04-22-2014 04:35 PM - edited 04-22-2014 04:42 PM
It would be interesting to note what the new parameters for treatment of hypertension are before making a decision on this. Here's one article and there are more circulating out there.
I think the professional juries are still out as to whether to endorse the new guidelines or not. It's really not for us to say as laymen but any changes should be individually patient-based. Those of us with severe hypertension are probably not going to be affected because it won't change our medication regimen.
I do think it's interesting to note that the AAFP and the Heart Association are not advocating the change in guidelines yet. The AAFP will apply it's own testing methods prior to making a decision and the Heart Association continues to endorse the guidelines already established for treatment of hypertension.
05-09-2014 08:29 PM - edited 05-09-2014 08:37 PM
I am personally highly suspect of the timing we see with all the "new guidelines" for health screening coming out in general.
We see new guidelines advising less frequent testing for mammograms, PSA-prostate, different BP guidelines, etc..etc...etc....
All of these reduced testings coming at the same time as the USA is trying to revamp its healthcare system.
I have some suspicion cost savings are more at play here than real medical or scientific findings intended to improve the accuracy of spotting illness.
This way, when more and more people are gradually shifted to a system managed by the central government, they can show reduced costs in the system ......... with all this reduced monitoring helping to reduce the costs of course.
The same kind of thing is going on in the corproate world
- We now have lots of Pharmaceutical companies buying up all the health food, natural and supplement companies.
Some say it is to diversify their business portfolios ---- owning both the medical and natural sides of the business.
Others fear it is a way to eliminate competition and force people to depend more on medicines to cure ilnnes instead of preventative healthly lifestyle choices to prevent illness.
I suppose either theory has valid points.
Michael Spitzer - Author - FITNESS AT 40,50,60 AND BEYOND
05-10-2014 04:01 PM
I am a 63 year old African-American female and have suffered with high blood pressure since my pregnancy with my son in 1982. Heredity, as well as lifestyle, has played a role in my condition. My father and his mother both had high blood pressure. I think the guidelines should be set according to age, ethnicity, and lifestyle, not just a general formula for everyone. It's time for the medical world to pay attention to these differences!
05-10-2014 07:30 PM
I am not willing to risk my life waiting for them to work the bugs out of the new protocol. The old guidelines work. I trust my doctor but i research things for myself. Never leave ur health to anyone totally. Except, Jesus.
06-02-2014 01:02 PM
I think alot of doctors these days are nothing more than legal pill pushers, putting people on medications, before trying alternative methods.
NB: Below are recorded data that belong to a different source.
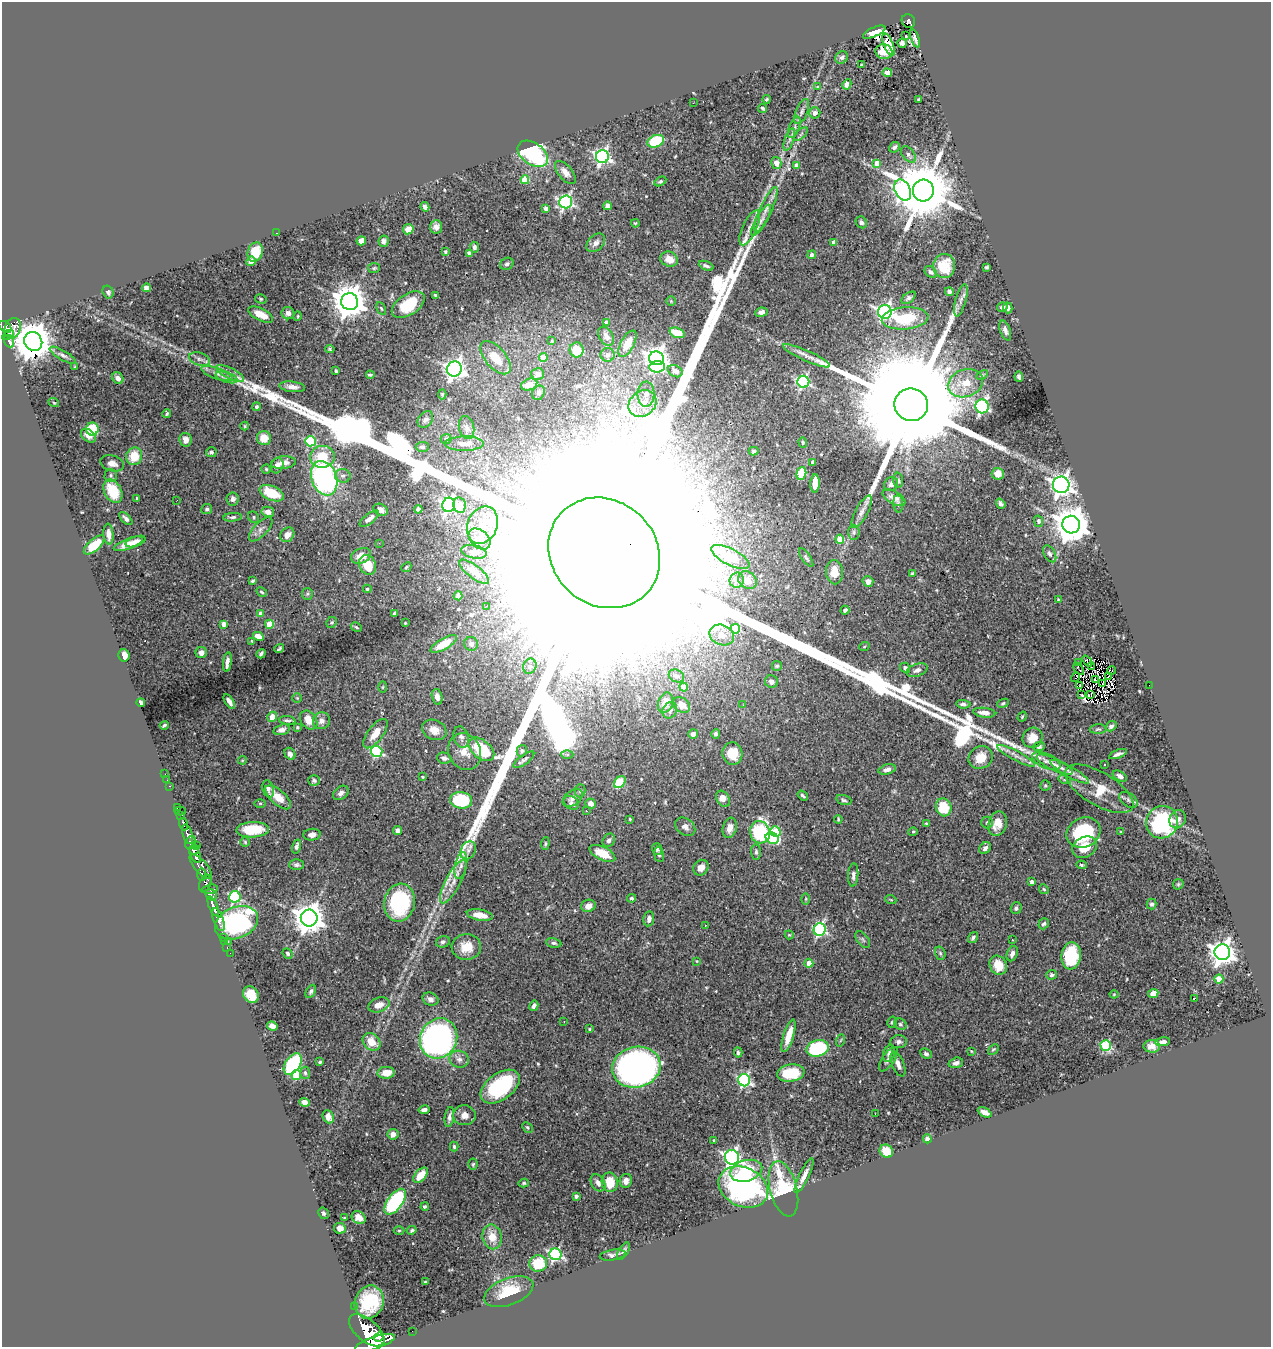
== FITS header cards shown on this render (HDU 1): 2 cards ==
NAXIS1  =                 1269
NAXIS2  =                 1345

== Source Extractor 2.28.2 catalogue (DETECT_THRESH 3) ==
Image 1269 x 1345 px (HDU 1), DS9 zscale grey, 1 PNG px = 1 image px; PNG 1273 x 1349 px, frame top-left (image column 1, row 1345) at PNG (2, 2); each listed source drawn as its Kron ellipse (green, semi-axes under 4 px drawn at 4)
Background 0.736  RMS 0.025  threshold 0.0764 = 3 sigma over >= 5 px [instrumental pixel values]
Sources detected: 537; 4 with non-positive FLUX_AUTO (blend fragments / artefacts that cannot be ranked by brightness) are neither listed nor drawn; of the other 533, the 500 brightest by FLUX_AUTO listed and drawn (33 fainter detections omitted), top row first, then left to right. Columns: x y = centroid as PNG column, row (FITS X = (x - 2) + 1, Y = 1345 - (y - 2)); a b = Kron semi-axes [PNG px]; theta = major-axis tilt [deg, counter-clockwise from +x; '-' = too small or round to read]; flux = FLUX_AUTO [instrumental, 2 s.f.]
I tend to agree with the new guidelines, most medications out there have alist of side effects as long as both my arms and legs, how odd is it
that statins are proven to bring on diabetes type II ? This way now your on 2 maintenance drugs.
Then the doctor gets to see twice as often...bilking your insurance.
09-30-2014 01:10 PM - edited 09-30-2014 05:16 PM
The current blood pressure guidelines were created after the introduction of blood pressure lowering drugs. For me, I decided I wouldn't take blood pressure meds for any reason and here's why. All my early life I had the same blood pressure, around 135/75. Every time I got my BP checked it would be around this level and the doctor would say that "your blood pressure is good". Then one day I went to the doctor to get my allergy meds and quick checkup. My BP was 132/71. This time the doc said. "your blood pressure is high, we need to do something." Interesting I thought, what changed? He said a new study shows that your normal BP should be around 120/70. The doc tells me there is a fairly new drug on the market that will lower my BP 10 points. "Ah" I say, "new drug, typical". Isn't it a coincidence that I have good blood pressure all the way up to the time a new drug is invented to lower it? I'm now 63, do brisk walking of 5 miles every day and have a BP ranging around 135/75 to 140/80 depending on when I take it, and I feel great.
These drugs are BIG business, if you don't believe it check out. There are currently 227 drugs available to lower blood pressure. It is estimated that blood pressure medications account for around 25% of the drug producer's $800 Billion net profits since 2003.
The new guideline are reasonable and will take millions of people off of blood pressure medication. This is the reason the new guidelines are being fought, lower profits for the doctors and the powerful drug companies. Don't be fooled by drug company propaganda. It's your life, take control!